#### REQUIRED ACTION:
Scan the data for "format" and copy the lines it appears in.

Data records

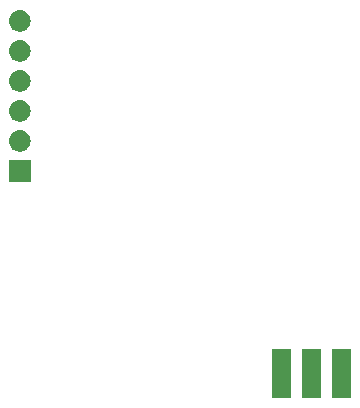
<source format=gbs>
G04 #@! TF.GenerationSoftware,KiCad,Pcbnew,(5.1.4)-1*
G04 #@! TF.CreationDate,2021-09-05T23:12:11+02:00*
G04 #@! TF.ProjectId,BME680,424d4536-3830-42e6-9b69-6361645f7063,A*
G04 #@! TF.SameCoordinates,Original*
G04 #@! TF.FileFunction,Soldermask,Bot*
G04 #@! TF.FilePolarity,Negative*
%FSLAX46Y46*%
G04 Gerber Fmt 4.6, Leading zero omitted, Abs format (unit mm)*
G04 Created by KiCad (PCBNEW (5.1.4)-1) date 2021-09-05 23:12:11*
%MOMM*%
%LPD*%
G04 APERTURE LIST*
%ADD10C,0.100000*%
G04 APERTURE END LIST*
D10*
G36*
X123313600Y-141036600D02*
G01*
X121687600Y-141036600D01*
X121687600Y-136934600D01*
X123313600Y-136934600D01*
X123313600Y-141036600D01*
X123313600Y-141036600D01*
G37*
G36*
X120773600Y-141036600D02*
G01*
X119147600Y-141036600D01*
X119147600Y-136934600D01*
X120773600Y-136934600D01*
X120773600Y-141036600D01*
X120773600Y-141036600D01*
G37*
G36*
X125853600Y-141036600D02*
G01*
X124227600Y-141036600D01*
X124227600Y-136934600D01*
X125853600Y-136934600D01*
X125853600Y-141036600D01*
X125853600Y-141036600D01*
G37*
G36*
X98738200Y-122741600D02*
G01*
X96936200Y-122741600D01*
X96936200Y-120939600D01*
X98738200Y-120939600D01*
X98738200Y-122741600D01*
X98738200Y-122741600D01*
G37*
G36*
X97947642Y-118406118D02*
G01*
X98013827Y-118412637D01*
X98183666Y-118464157D01*
X98340191Y-118547822D01*
X98375929Y-118577152D01*
X98477386Y-118660414D01*
X98560648Y-118761871D01*
X98589978Y-118797609D01*
X98673643Y-118954134D01*
X98725163Y-119123973D01*
X98742559Y-119300600D01*
X98725163Y-119477227D01*
X98673643Y-119647066D01*
X98589978Y-119803591D01*
X98560648Y-119839329D01*
X98477386Y-119940786D01*
X98375929Y-120024048D01*
X98340191Y-120053378D01*
X98183666Y-120137043D01*
X98013827Y-120188563D01*
X97947642Y-120195082D01*
X97881460Y-120201600D01*
X97792940Y-120201600D01*
X97726758Y-120195082D01*
X97660573Y-120188563D01*
X97490734Y-120137043D01*
X97334209Y-120053378D01*
X97298471Y-120024048D01*
X97197014Y-119940786D01*
X97113752Y-119839329D01*
X97084422Y-119803591D01*
X97000757Y-119647066D01*
X96949237Y-119477227D01*
X96931841Y-119300600D01*
X96949237Y-119123973D01*
X97000757Y-118954134D01*
X97084422Y-118797609D01*
X97113752Y-118761871D01*
X97197014Y-118660414D01*
X97298471Y-118577152D01*
X97334209Y-118547822D01*
X97490734Y-118464157D01*
X97660573Y-118412637D01*
X97726758Y-118406118D01*
X97792940Y-118399600D01*
X97881460Y-118399600D01*
X97947642Y-118406118D01*
X97947642Y-118406118D01*
G37*
G36*
X97947643Y-115866119D02*
G01*
X98013827Y-115872637D01*
X98183666Y-115924157D01*
X98340191Y-116007822D01*
X98375929Y-116037152D01*
X98477386Y-116120414D01*
X98560648Y-116221871D01*
X98589978Y-116257609D01*
X98673643Y-116414134D01*
X98725163Y-116583973D01*
X98742559Y-116760600D01*
X98725163Y-116937227D01*
X98673643Y-117107066D01*
X98589978Y-117263591D01*
X98560648Y-117299329D01*
X98477386Y-117400786D01*
X98375929Y-117484048D01*
X98340191Y-117513378D01*
X98183666Y-117597043D01*
X98013827Y-117648563D01*
X97947643Y-117655081D01*
X97881460Y-117661600D01*
X97792940Y-117661600D01*
X97726757Y-117655081D01*
X97660573Y-117648563D01*
X97490734Y-117597043D01*
X97334209Y-117513378D01*
X97298471Y-117484048D01*
X97197014Y-117400786D01*
X97113752Y-117299329D01*
X97084422Y-117263591D01*
X97000757Y-117107066D01*
X96949237Y-116937227D01*
X96931841Y-116760600D01*
X96949237Y-116583973D01*
X97000757Y-116414134D01*
X97084422Y-116257609D01*
X97113752Y-116221871D01*
X97197014Y-116120414D01*
X97298471Y-116037152D01*
X97334209Y-116007822D01*
X97490734Y-115924157D01*
X97660573Y-115872637D01*
X97726757Y-115866119D01*
X97792940Y-115859600D01*
X97881460Y-115859600D01*
X97947643Y-115866119D01*
X97947643Y-115866119D01*
G37*
G36*
X97947643Y-113326119D02*
G01*
X98013827Y-113332637D01*
X98183666Y-113384157D01*
X98340191Y-113467822D01*
X98375929Y-113497152D01*
X98477386Y-113580414D01*
X98560648Y-113681871D01*
X98589978Y-113717609D01*
X98673643Y-113874134D01*
X98725163Y-114043973D01*
X98742559Y-114220600D01*
X98725163Y-114397227D01*
X98673643Y-114567066D01*
X98589978Y-114723591D01*
X98560648Y-114759329D01*
X98477386Y-114860786D01*
X98375929Y-114944048D01*
X98340191Y-114973378D01*
X98183666Y-115057043D01*
X98013827Y-115108563D01*
X97947642Y-115115082D01*
X97881460Y-115121600D01*
X97792940Y-115121600D01*
X97726758Y-115115082D01*
X97660573Y-115108563D01*
X97490734Y-115057043D01*
X97334209Y-114973378D01*
X97298471Y-114944048D01*
X97197014Y-114860786D01*
X97113752Y-114759329D01*
X97084422Y-114723591D01*
X97000757Y-114567066D01*
X96949237Y-114397227D01*
X96931841Y-114220600D01*
X96949237Y-114043973D01*
X97000757Y-113874134D01*
X97084422Y-113717609D01*
X97113752Y-113681871D01*
X97197014Y-113580414D01*
X97298471Y-113497152D01*
X97334209Y-113467822D01*
X97490734Y-113384157D01*
X97660573Y-113332637D01*
X97726757Y-113326119D01*
X97792940Y-113319600D01*
X97881460Y-113319600D01*
X97947643Y-113326119D01*
X97947643Y-113326119D01*
G37*
G36*
X97947643Y-110786119D02*
G01*
X98013827Y-110792637D01*
X98183666Y-110844157D01*
X98340191Y-110927822D01*
X98375929Y-110957152D01*
X98477386Y-111040414D01*
X98560648Y-111141871D01*
X98589978Y-111177609D01*
X98673643Y-111334134D01*
X98725163Y-111503973D01*
X98742559Y-111680600D01*
X98725163Y-111857227D01*
X98673643Y-112027066D01*
X98589978Y-112183591D01*
X98560648Y-112219329D01*
X98477386Y-112320786D01*
X98375929Y-112404048D01*
X98340191Y-112433378D01*
X98183666Y-112517043D01*
X98013827Y-112568563D01*
X97947643Y-112575081D01*
X97881460Y-112581600D01*
X97792940Y-112581600D01*
X97726757Y-112575081D01*
X97660573Y-112568563D01*
X97490734Y-112517043D01*
X97334209Y-112433378D01*
X97298471Y-112404048D01*
X97197014Y-112320786D01*
X97113752Y-112219329D01*
X97084422Y-112183591D01*
X97000757Y-112027066D01*
X96949237Y-111857227D01*
X96931841Y-111680600D01*
X96949237Y-111503973D01*
X97000757Y-111334134D01*
X97084422Y-111177609D01*
X97113752Y-111141871D01*
X97197014Y-111040414D01*
X97298471Y-110957152D01*
X97334209Y-110927822D01*
X97490734Y-110844157D01*
X97660573Y-110792637D01*
X97726757Y-110786119D01*
X97792940Y-110779600D01*
X97881460Y-110779600D01*
X97947643Y-110786119D01*
X97947643Y-110786119D01*
G37*
G36*
X97947642Y-108246118D02*
G01*
X98013827Y-108252637D01*
X98183666Y-108304157D01*
X98340191Y-108387822D01*
X98375929Y-108417152D01*
X98477386Y-108500414D01*
X98560648Y-108601871D01*
X98589978Y-108637609D01*
X98673643Y-108794134D01*
X98725163Y-108963973D01*
X98742559Y-109140600D01*
X98725163Y-109317227D01*
X98673643Y-109487066D01*
X98589978Y-109643591D01*
X98560648Y-109679329D01*
X98477386Y-109780786D01*
X98375929Y-109864048D01*
X98340191Y-109893378D01*
X98183666Y-109977043D01*
X98013827Y-110028563D01*
X97947643Y-110035081D01*
X97881460Y-110041600D01*
X97792940Y-110041600D01*
X97726757Y-110035081D01*
X97660573Y-110028563D01*
X97490734Y-109977043D01*
X97334209Y-109893378D01*
X97298471Y-109864048D01*
X97197014Y-109780786D01*
X97113752Y-109679329D01*
X97084422Y-109643591D01*
X97000757Y-109487066D01*
X96949237Y-109317227D01*
X96931841Y-109140600D01*
X96949237Y-108963973D01*
X97000757Y-108794134D01*
X97084422Y-108637609D01*
X97113752Y-108601871D01*
X97197014Y-108500414D01*
X97298471Y-108417152D01*
X97334209Y-108387822D01*
X97490734Y-108304157D01*
X97660573Y-108252637D01*
X97726758Y-108246118D01*
X97792940Y-108239600D01*
X97881460Y-108239600D01*
X97947642Y-108246118D01*
X97947642Y-108246118D01*
G37*
M02*

</source>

#### RESPONSE TO THE TASK:
<source format=gbs>
G04 Gerber Fmt 4.6, Leading zero omitted, Abs format (unit mm)*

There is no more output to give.